У него вошло в привычку проводить выходные, сочиняя музыку за столиком кафе. Больше никаких поездок в Париж: ему казалось слишком легкомысленным окунаться в шумное веселье ночной жизни Монмартра, когда родина ведет войну. Вместо этого он посвящает себя своей музыке и еженедельным походам в польское консульство в Тулузе, где он уже несколько месяцев пытается получить въездную визу – документ, необходимый для возвращения в Польшу. Пока что все его усилия раздражающе безрезультатны. В первый его визит в марте, за три недели до Песаха, чиновнику хватило одного взгляда на паспорт Адди, чтобы покачать головой, подвинув к нему карту и показав на страны, отделяющие Адди от Польши: Германия, Австрия, Чехословакия.
– Вы не пройдете дальше пропускных пунктов, – сказал он, постучав пальцем по строчке в паспорте Адди, где было указано вероисповедание.
«Zyd», гласила строка, сокращение от Zydowski. Еврей. Мама была права, понял Адди, злясь на себя за то, что сомневался в ней. Путешествие через границу Германии было для него не только опасным, но и, очевидно, незаконным. И все же Адди раз за разом возвращался в консульство, надеясь убедить сотрудника дать ему некоторое послабление, извести его настойчивостью. Но каждый раз ему говорили одно и то же. Невозможно. Поэтому впервые за двадцать пять лет жизни он пропустил Песах в Радоме. Рош ха-Шана наступила и прошла точно так же.
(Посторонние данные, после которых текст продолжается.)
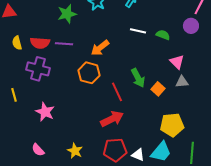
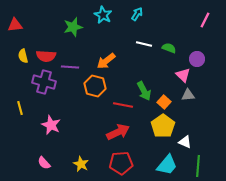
purple circle: (191, 26) -> (197, 59), moved
purple line: (64, 44) -> (70, 67), moved
red line: (117, 92) -> (123, 105), turned -54
yellow pentagon: (172, 125) -> (163, 126), moved, turned -30
white triangle: (138, 155) -> (185, 142), moved

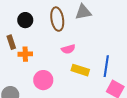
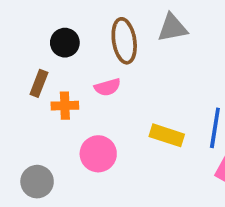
brown rectangle: (11, 42) -> (39, 83), turned 40
pink semicircle: (68, 49) -> (107, 87), moved

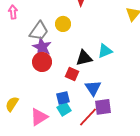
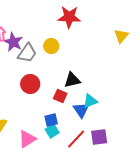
purple star: (42, 47) -> (13, 42), moved
cyan triangle: (105, 51) -> (90, 101), moved
purple square: (103, 107) -> (99, 137), moved

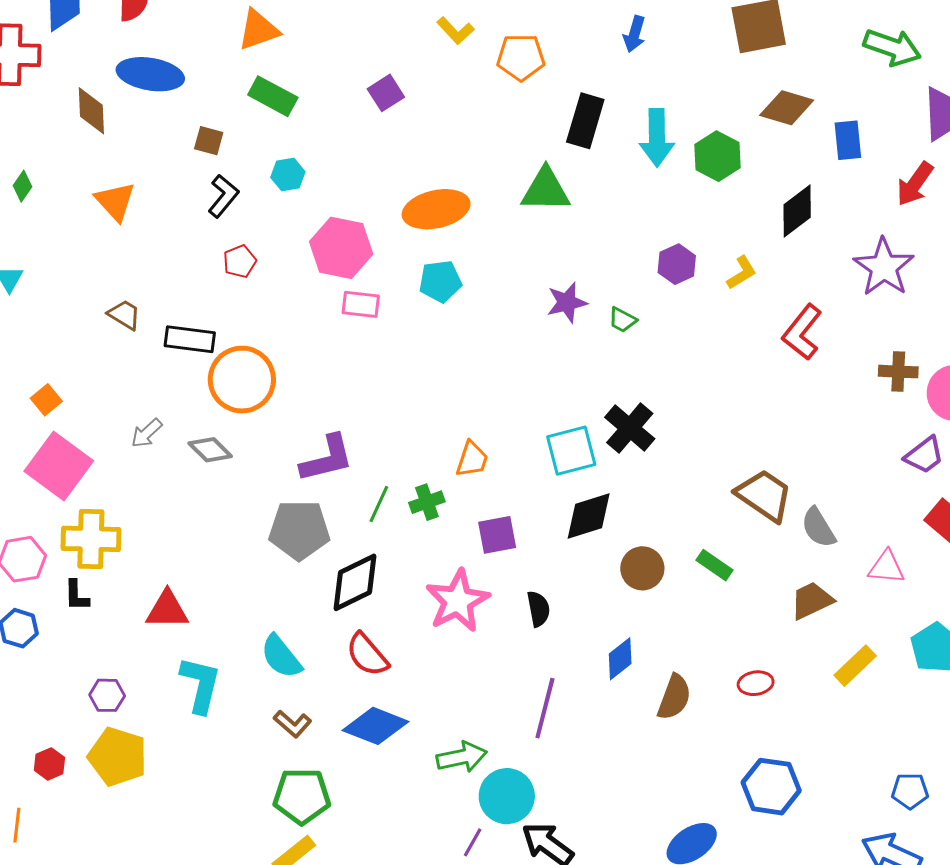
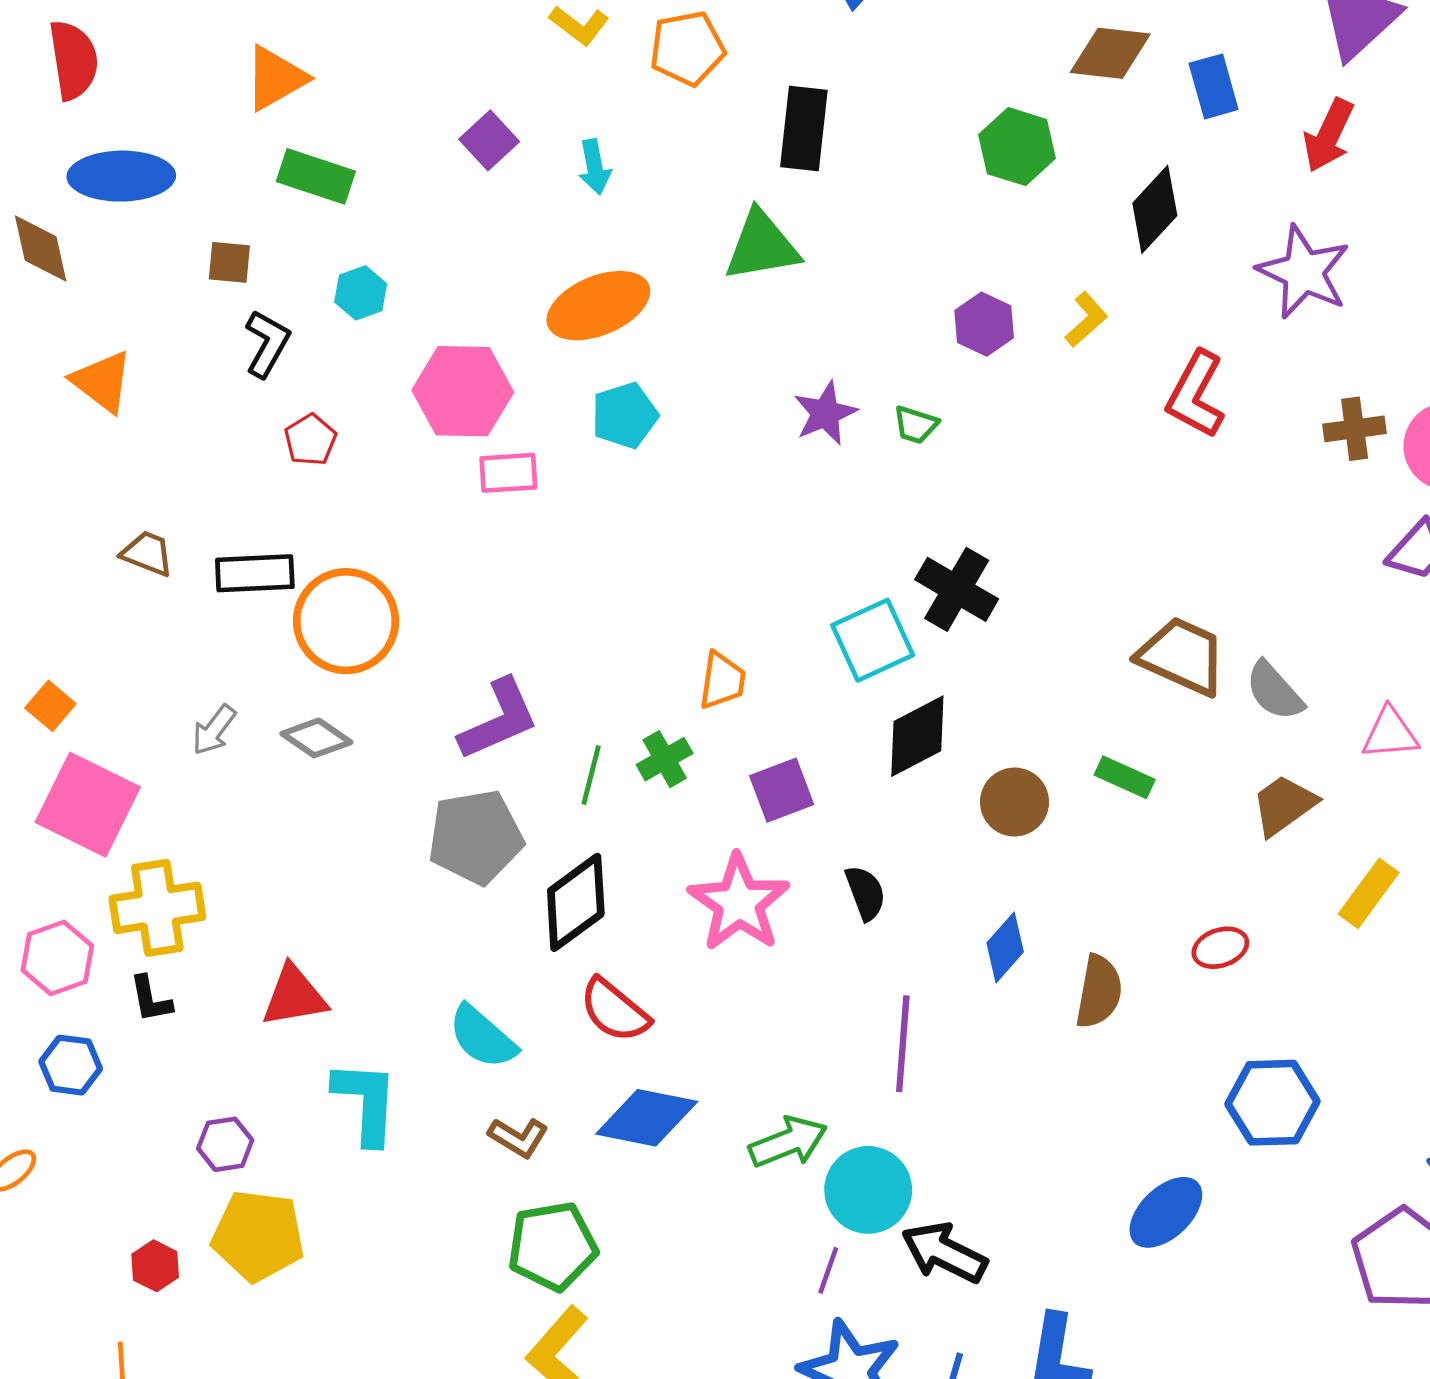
cyan arrow: (657, 138) -> (595, 167), moved, size x0.6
Когда он не на работе, не сочиняет музыку и не надоедает секретарям консульства, Адди изучает заголовки «Дипеш де Тулуз». С каждым днем война набирает обороты и его тревога возрастает. Сегодня утром он прочитал, что советская Красная армия вторглась в Польшу с востока и попыталась захватить Львов. Мама писала, что его братья во Львове, их призвали в армию вместе с остальными молодыми мужчинами Радома. Похоже, город капитулирует в любой день. Польша капитулирует. Что станет с Генеком и Яковом? С Адамом и Селимом? Что станет с Польшей?